_The problem:_
Nothing but the lines below between the line holding "VIDYALALYAM HS | 3_HS |" and the line holding "MONTISSORI UPPER PRIMARY SCHOOL | 2_UPS |", inclusive, should appear in the answer, each set down exactly.

_Stored data entries:_
= = = = =

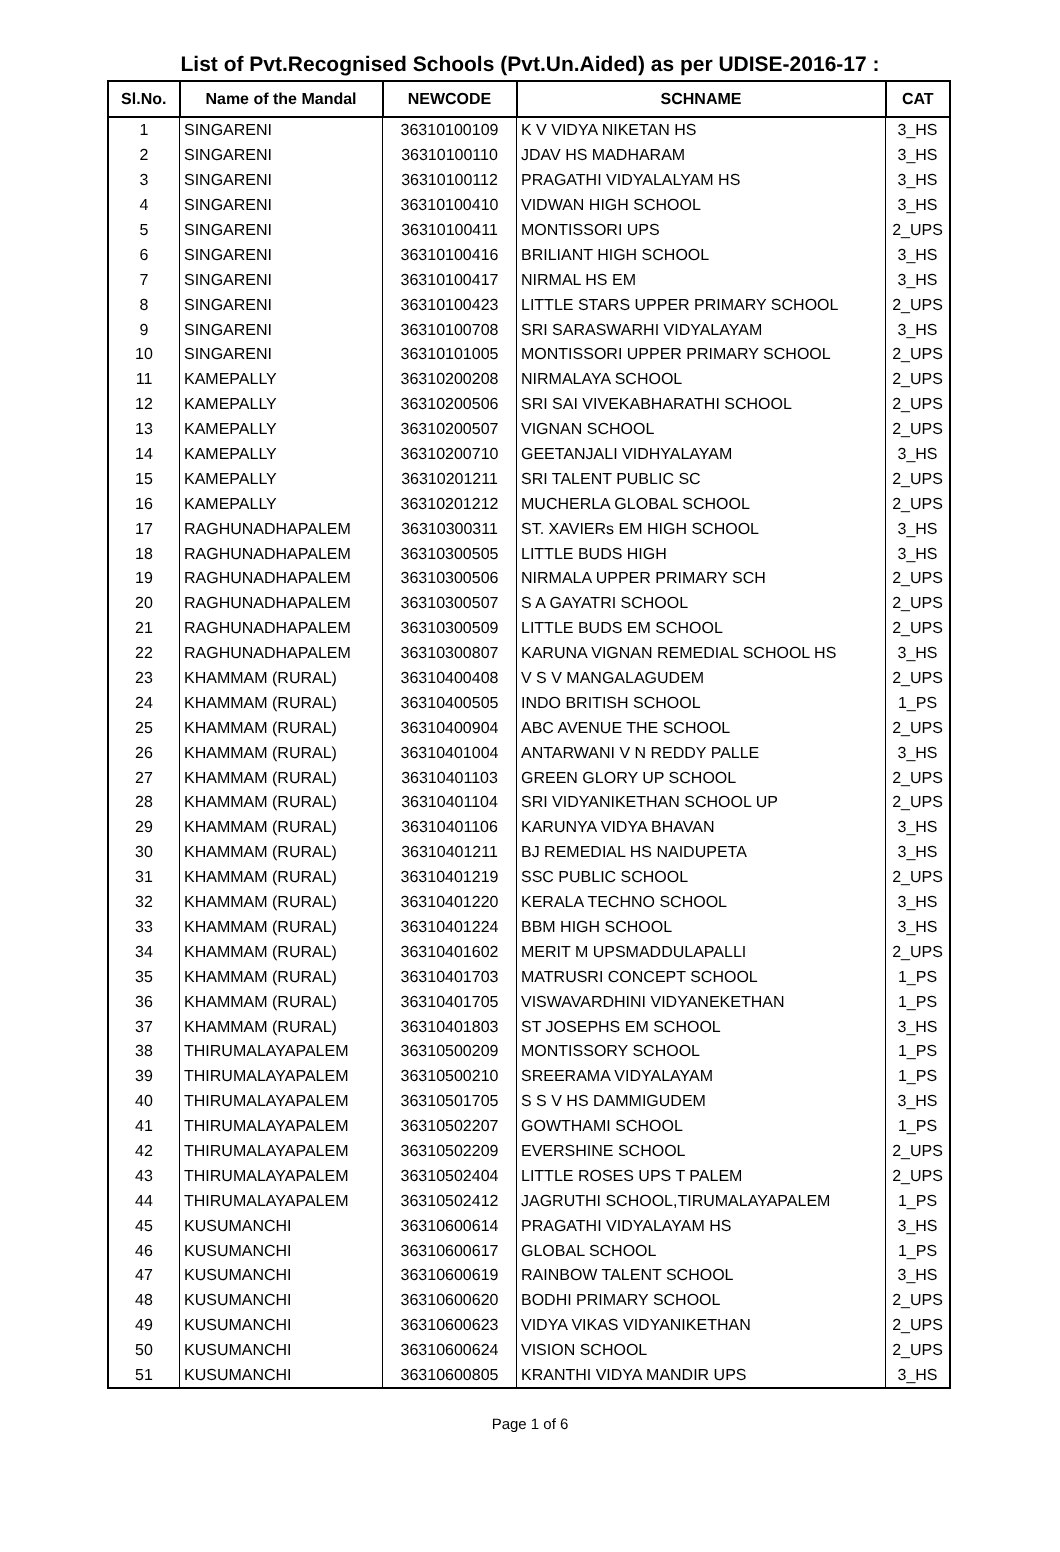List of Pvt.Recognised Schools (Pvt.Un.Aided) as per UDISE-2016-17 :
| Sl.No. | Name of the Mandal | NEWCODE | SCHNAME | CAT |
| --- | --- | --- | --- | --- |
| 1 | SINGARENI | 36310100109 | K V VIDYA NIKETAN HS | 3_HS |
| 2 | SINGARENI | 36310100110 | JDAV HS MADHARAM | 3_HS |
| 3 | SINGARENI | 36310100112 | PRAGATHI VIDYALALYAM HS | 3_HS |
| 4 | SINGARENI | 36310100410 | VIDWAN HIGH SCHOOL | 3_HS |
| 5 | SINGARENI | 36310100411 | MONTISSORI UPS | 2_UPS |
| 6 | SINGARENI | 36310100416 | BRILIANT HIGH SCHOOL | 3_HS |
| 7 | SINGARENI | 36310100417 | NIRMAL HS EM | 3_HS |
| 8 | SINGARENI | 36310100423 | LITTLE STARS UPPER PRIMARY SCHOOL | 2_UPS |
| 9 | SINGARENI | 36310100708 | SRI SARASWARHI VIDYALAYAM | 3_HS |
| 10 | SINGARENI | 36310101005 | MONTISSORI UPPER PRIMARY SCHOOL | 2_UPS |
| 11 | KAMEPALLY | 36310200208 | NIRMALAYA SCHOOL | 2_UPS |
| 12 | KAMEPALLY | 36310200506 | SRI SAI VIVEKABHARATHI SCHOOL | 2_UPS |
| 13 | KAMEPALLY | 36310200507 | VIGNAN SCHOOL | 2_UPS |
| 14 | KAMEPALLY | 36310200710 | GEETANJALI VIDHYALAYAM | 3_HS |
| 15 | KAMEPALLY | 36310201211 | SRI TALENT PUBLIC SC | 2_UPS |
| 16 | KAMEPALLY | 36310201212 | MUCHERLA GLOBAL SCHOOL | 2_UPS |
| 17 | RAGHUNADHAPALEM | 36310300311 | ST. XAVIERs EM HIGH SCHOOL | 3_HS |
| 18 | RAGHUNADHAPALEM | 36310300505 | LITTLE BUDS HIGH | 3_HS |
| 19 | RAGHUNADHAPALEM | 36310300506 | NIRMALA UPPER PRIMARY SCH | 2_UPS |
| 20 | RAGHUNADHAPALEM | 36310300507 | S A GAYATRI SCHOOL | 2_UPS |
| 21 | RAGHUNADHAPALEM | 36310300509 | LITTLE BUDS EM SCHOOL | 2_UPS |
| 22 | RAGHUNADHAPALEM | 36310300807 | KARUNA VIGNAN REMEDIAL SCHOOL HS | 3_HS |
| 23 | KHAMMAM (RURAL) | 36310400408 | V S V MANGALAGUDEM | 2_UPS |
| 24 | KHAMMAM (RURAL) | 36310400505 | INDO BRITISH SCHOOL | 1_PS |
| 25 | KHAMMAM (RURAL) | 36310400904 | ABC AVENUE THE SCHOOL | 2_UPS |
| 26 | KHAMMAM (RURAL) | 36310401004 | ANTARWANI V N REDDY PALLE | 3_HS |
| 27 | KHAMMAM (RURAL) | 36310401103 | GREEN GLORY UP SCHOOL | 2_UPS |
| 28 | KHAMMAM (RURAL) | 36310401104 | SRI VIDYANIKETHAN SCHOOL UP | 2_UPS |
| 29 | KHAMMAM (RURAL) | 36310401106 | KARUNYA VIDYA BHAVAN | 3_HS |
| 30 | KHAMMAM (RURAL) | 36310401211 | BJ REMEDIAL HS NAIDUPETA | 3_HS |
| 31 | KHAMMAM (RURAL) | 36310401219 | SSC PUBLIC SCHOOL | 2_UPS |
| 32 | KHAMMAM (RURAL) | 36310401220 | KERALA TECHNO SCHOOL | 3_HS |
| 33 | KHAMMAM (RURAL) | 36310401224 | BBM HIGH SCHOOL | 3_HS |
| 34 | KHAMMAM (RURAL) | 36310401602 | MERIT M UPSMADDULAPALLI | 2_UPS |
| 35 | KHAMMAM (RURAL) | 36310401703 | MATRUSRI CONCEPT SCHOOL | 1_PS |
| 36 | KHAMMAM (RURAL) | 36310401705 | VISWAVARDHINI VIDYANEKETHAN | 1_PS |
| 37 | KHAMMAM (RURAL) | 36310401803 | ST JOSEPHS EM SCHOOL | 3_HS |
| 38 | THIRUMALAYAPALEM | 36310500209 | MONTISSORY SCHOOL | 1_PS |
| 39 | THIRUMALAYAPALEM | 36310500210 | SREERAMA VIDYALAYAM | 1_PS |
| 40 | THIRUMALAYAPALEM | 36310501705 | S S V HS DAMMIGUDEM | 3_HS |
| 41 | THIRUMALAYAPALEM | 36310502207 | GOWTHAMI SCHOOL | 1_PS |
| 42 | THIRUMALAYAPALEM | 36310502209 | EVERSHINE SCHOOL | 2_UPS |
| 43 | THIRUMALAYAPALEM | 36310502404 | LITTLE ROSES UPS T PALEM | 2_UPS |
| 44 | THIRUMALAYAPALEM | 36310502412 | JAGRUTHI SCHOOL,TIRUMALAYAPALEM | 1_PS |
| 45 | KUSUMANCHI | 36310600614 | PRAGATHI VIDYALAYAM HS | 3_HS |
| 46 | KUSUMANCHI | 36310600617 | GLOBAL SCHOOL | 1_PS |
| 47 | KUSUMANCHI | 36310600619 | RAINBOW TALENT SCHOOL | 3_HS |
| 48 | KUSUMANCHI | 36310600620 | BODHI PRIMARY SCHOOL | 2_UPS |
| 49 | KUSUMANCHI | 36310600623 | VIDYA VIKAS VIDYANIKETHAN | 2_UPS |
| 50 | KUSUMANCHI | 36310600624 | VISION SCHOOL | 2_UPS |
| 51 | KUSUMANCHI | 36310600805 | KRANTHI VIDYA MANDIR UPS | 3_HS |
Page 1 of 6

= = = = =

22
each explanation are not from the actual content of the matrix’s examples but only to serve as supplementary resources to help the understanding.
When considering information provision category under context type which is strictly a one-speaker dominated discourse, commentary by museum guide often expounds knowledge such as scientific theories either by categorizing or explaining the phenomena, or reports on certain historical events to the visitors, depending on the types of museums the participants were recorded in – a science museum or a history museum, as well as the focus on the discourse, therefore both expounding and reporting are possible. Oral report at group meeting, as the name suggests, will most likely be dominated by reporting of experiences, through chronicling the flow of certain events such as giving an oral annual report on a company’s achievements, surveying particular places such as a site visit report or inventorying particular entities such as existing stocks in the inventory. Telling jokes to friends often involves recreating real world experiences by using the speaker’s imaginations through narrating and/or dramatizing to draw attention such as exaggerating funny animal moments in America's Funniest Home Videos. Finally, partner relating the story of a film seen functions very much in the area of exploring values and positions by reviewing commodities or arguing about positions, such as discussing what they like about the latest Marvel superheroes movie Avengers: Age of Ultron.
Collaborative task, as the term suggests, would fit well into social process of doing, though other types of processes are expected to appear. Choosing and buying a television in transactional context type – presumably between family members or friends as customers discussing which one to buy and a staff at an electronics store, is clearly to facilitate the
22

= = = = =

_Exercise result:_
| 3 | SINGARENI | 36310100112 | PRAGATHI VIDYALALYAM HS | 3_HS |
| 4 | SINGARENI | 36310100410 | VIDWAN HIGH SCHOOL | 3_HS |
| 5 | SINGARENI | 36310100411 | MONTISSORI UPS | 2_UPS |
| 6 | SINGARENI | 36310100416 | BRILIANT HIGH SCHOOL | 3_HS |
| 7 | SINGARENI | 36310100417 | NIRMAL HS EM | 3_HS |
| 8 | SINGARENI | 36310100423 | LITTLE STARS UPPER PRIMARY SCHOOL | 2_UPS |
| 9 | SINGARENI | 36310100708 | SRI SARASWARHI VIDYALAYAM | 3_HS |
| 10 | SINGARENI | 36310101005 | MONTISSORI UPPER PRIMARY SCHOOL | 2_UPS |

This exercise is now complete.